Adapté et mis en scène par Benoit Verhaert, le texte de Thomas Gunzig sonne étonnamment bien au théâtre et la visibilité de son action est aisée. Egalement éloignée du vertige déclamatoire et de l’excès de dramaturgie qui affligent tant d’adaptations de beaux textes poétiques ou romanesques qu’on sollicite en tous sens pour les porter à la scène, la version qu’a présentée le théâtre Varia correspond parfaitement au récit de Gunzig. Pour tout décor, un fond brillant et mobile, plastique dans tous les sens ; pour tout accessoire, le lit d’hôpital sur lequel repose le héros. C’est le lieu d’où partent toutes les réminiscences de l’intéressé et vers lequel elles remontent du passé pour se polariser et s’enchainer à son présent. Autour du protagoniste agité autant par ses pensées que par les soubresauts bien concrets du souvenir, trois comédiens jouent tous les autres rôles en virtuoses et réconcilieraient avec le théâtre les plus blasés ou les plus rétifs.
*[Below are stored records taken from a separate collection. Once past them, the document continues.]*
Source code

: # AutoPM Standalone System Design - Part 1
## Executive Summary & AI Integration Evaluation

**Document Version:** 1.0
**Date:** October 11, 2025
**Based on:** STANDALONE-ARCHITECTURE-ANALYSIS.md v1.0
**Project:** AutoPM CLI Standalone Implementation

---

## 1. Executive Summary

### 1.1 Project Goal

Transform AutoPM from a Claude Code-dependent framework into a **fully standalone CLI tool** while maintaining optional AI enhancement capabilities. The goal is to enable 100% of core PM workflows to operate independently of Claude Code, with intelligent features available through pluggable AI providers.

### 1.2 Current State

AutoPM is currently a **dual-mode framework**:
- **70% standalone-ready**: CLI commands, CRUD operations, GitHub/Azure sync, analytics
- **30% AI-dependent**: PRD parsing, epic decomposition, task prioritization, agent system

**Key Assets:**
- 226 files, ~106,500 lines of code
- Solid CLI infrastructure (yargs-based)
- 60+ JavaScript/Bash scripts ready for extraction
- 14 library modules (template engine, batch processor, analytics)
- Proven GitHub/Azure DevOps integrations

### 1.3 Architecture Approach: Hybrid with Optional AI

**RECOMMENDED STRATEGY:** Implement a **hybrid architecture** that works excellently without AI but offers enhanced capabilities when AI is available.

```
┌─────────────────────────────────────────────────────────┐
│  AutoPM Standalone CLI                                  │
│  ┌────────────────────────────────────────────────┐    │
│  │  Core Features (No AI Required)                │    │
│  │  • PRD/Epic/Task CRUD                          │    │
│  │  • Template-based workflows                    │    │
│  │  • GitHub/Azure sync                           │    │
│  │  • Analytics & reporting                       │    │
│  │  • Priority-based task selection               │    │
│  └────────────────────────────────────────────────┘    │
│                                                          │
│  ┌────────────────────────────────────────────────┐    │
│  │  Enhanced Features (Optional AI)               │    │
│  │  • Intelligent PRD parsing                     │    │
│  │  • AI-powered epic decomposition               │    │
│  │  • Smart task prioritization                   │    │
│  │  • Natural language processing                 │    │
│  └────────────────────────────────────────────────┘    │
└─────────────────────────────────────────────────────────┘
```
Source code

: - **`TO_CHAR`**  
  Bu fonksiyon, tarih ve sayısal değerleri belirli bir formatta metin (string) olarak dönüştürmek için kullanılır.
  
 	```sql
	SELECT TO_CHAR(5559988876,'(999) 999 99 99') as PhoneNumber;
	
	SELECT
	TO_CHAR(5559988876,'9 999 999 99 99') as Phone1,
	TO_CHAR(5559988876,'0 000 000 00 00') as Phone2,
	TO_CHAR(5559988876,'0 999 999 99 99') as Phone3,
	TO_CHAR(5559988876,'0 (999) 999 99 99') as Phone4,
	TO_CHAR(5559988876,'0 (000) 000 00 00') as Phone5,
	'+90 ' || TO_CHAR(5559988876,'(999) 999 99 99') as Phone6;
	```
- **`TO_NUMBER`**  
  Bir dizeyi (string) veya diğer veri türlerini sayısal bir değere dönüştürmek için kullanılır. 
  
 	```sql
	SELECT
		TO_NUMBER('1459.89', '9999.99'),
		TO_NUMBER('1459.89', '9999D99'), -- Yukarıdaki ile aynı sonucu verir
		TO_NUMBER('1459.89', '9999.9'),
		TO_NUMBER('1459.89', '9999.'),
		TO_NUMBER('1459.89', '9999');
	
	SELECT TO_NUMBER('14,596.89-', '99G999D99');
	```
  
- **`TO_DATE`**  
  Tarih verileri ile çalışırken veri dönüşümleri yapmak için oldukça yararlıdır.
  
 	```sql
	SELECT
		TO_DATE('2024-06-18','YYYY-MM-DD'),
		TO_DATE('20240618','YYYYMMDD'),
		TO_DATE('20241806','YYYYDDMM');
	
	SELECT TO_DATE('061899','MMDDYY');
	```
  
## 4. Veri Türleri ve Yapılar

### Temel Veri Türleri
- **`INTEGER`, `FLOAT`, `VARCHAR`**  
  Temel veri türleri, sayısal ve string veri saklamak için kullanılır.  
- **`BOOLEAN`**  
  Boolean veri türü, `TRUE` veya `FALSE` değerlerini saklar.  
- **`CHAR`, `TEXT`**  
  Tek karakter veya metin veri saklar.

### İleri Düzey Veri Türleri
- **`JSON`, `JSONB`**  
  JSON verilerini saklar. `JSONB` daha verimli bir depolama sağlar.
Habilement découpé selon un va-et-vient ostensible entre la réflexion intime du patient couché et la reconstitution des aventures qu’il a traversées, le texte du roman  ne souffre pas de la réduction car les passages les plus marquants sont mis en relief. Favorisé par ces alternances, le public suit totalement et se moule gtrangement suivant le dessein de l’auteur. Il va de surprise en sourires. Il rit, beaucoup au départ, quoique un peu nerveusement, moins ensuite à mesure que la tension se transmet. « Ça » marche, et fort.